[Text extracted from each page]
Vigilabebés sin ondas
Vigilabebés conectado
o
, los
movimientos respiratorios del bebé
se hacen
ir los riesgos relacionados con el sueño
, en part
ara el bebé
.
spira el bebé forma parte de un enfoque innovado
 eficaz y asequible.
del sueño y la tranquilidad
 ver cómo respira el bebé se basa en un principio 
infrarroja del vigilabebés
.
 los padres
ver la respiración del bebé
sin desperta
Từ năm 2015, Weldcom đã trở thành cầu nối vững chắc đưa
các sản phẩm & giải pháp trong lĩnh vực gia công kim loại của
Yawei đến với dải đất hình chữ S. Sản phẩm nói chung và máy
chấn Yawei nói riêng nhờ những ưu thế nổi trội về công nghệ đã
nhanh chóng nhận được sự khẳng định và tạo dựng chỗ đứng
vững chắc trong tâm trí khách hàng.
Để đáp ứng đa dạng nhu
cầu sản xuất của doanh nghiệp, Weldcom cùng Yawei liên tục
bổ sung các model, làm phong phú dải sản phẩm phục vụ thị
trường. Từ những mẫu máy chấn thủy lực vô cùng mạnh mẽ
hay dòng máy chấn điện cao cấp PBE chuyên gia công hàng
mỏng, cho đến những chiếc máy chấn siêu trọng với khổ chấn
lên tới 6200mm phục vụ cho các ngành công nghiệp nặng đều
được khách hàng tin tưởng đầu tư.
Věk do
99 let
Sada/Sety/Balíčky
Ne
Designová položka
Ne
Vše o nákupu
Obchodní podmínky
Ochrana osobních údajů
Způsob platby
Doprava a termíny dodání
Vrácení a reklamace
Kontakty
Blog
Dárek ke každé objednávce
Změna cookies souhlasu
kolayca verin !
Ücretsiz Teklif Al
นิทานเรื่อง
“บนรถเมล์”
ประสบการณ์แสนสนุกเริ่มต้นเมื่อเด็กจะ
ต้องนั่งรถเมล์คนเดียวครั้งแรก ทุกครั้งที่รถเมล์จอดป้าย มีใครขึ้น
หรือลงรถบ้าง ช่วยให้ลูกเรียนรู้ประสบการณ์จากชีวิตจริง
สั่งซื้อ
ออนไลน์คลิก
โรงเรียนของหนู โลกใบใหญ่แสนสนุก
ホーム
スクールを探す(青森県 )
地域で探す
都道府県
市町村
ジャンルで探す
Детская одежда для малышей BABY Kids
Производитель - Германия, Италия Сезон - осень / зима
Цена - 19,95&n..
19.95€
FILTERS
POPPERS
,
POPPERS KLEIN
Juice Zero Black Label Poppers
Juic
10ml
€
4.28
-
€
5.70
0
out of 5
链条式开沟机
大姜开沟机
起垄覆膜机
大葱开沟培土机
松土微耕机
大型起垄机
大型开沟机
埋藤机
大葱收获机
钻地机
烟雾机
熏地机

» EXERCISE AIM
Reproduce every line of the data above word for word, keeping the original order and wording.

» RESULT OF THE EXERCISE
Vigilabebés sin ondas
Vigilabebés conectado
o
, los
movimientos respiratorios del bebé
se hacen
ir los riesgos relacionados con el sueño
, en part
ara el bebé
.
spira el bebé forma parte de un enfoque innovado
 eficaz y asequible.
del sueño y la tranquilidad
 ver cómo respira el bebé se basa en un principio 
infrarroja del vigilabebés
.
 los padres
ver la respiración del bebé
sin desperta
Từ năm 2015, Weldcom đã trở thành cầu nối vững chắc đưa
các sản phẩm & giải pháp trong lĩnh vực gia công kim loại của
Yawei đến với dải đất hình chữ S. Sản phẩm nói chung và máy
chấn Yawei nói riêng nhờ những ưu thế nổi trội về công nghệ đã
nhanh chóng nhận được sự khẳng định và tạo dựng chỗ đứng
vững chắc trong tâm trí khách hàng.
Để đáp ứng đa dạng nhu
cầu sản xuất của doanh nghiệp, Weldcom cùng Yawei liên tục
bổ sung các model, làm phong phú dải sản phẩm phục vụ thị
trường. Từ những mẫu máy chấn thủy lực vô cùng mạnh mẽ
hay dòng máy chấn điện cao cấp PBE chuyên gia công hàng
mỏng, cho đến những chiếc máy chấn siêu trọng với khổ chấn
lên tới 6200mm phục vụ cho các ngành công nghiệp nặng đều
được khách hàng tin tưởng đầu tư.
Věk do
99 let
Sada/Sety/Balíčky
Ne
Designová položka
Ne
Vše o nákupu
Obchodní podmínky
Ochrana osobních údajů
Způsob platby
Doprava a termíny dodání
Vrácení a reklamace
Kontakty
Blog
Dárek ke každé objednávce
Změna cookies souhlasu
kolayca verin !
Ücretsiz Teklif Al
นิทานเรื่อง
“บนรถเมล์”
ประสบการณ์แสนสนุกเริ่มต้นเมื่อเด็กจะ
ต้องนั่งรถเมล์คนเดียวครั้งแรก ทุกครั้งที่รถเมล์จอดป้าย มีใครขึ้น
หรือลงรถบ้าง ช่วยให้ลูกเรียนรู้ประสบการณ์จากชีวิตจริง
สั่งซื้อ
ออนไลน์คลิก
โรงเรียนของหนู โลกใบใหญ่แสนสนุก
ホーム
スクールを探す(青森県 )
地域で探す
都道府県
市町村
ジャンルで探す
Детская одежда для малышей BABY Kids
Производитель - Германия, Италия Сезон - осень / зима
Цена - 19,95&n..
19.95€
FILTERS
POPPERS
,
POPPERS KLEIN
Juice Zero Black Label Poppers
Juic
10ml
€
4.28
-
€
5.70
0
out of 5
链条式开沟机
大姜开沟机
起垄覆膜机
大葱开沟培土机
松土微耕机
大型起垄机
大型开沟机
埋藤机
大葱收获机
钻地机
烟雾机
熏地机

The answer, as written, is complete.